Friday, October 7, 2011

"For I know the plans I have for you..."

For many years, every time I encounter a situation where I am reminded of Jeremiah 29:11, I honestly think..."okay, Lord, this time I really understand!" or "Got it Lord! I completely trust you"....Well, that is until I come up against the next "new situation" that causes me to doubt! How weak my faith can be and is most of the time!

We found out within the last 24 hours that there is a great likelihood that Hudson and Emma will both be coming into our world at the exact time...literally, it could be the same day! We have been praying for Hudson's arrival for so long and was truly wanting his arrival to be this month. However, yesterday we were told that his embassy date is not even scheduled until Nov. 14th....putting his travel home date several weeks after that. Emma, who we thought was due on Christmas Eve, has now been moved up a week to the 18th. If I spend much time thinking about this, my mind and heart become completely overwhelmed...however, I know better than to spend time there. God is so, so, so faithful and He has been more than enough for us throughout this journey, so why in the world would I be questioning Him now?!? I am going to choose, once again, to read Jeremiah 29:11 and rest in full assurance, that His way is perfect and there is nothing that happens to us or around us that is outside of His control.

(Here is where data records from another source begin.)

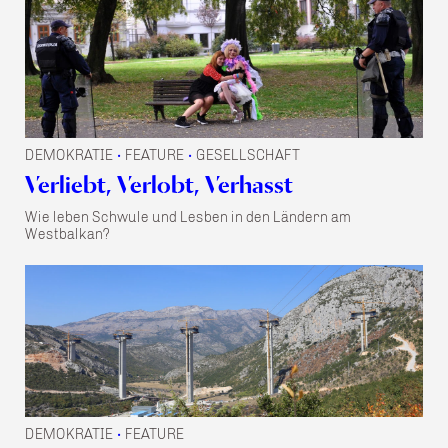
DEMOKRATIE
FEATURE
GESELLSCHAFT
•
•
Verliebt, Verlobt, Verhasst
Wie leben Schwule und Lesben in den Ländern am
Westbalkan?
DEMOKRATIE
FEATURE
•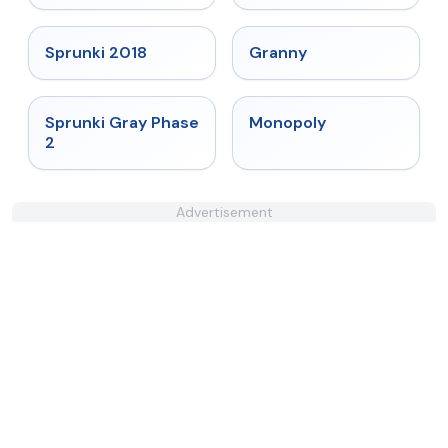
★
4.7
★
4.9
Sprunki 2018
Granny
★
4.4
★
4.4
Sprunki Gray Phase
Monopoly
2
Advertisement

Sean and I are getting super excited, but we are also subconsciously working on an internal countdown clock....we know life is getting ready to change in 10 weeks...while we are so wanting it to be here, there is a part of us that is a little sad to leave this life that we have now known and loved for almost 6.5 years. We are so blessed for our relationship and friendship--we truly are each others best friends, and I know there is no one else I would rather walk this journey with than him...

We know the Lord has plans for us and each day we realize that there are many, many, many more to come!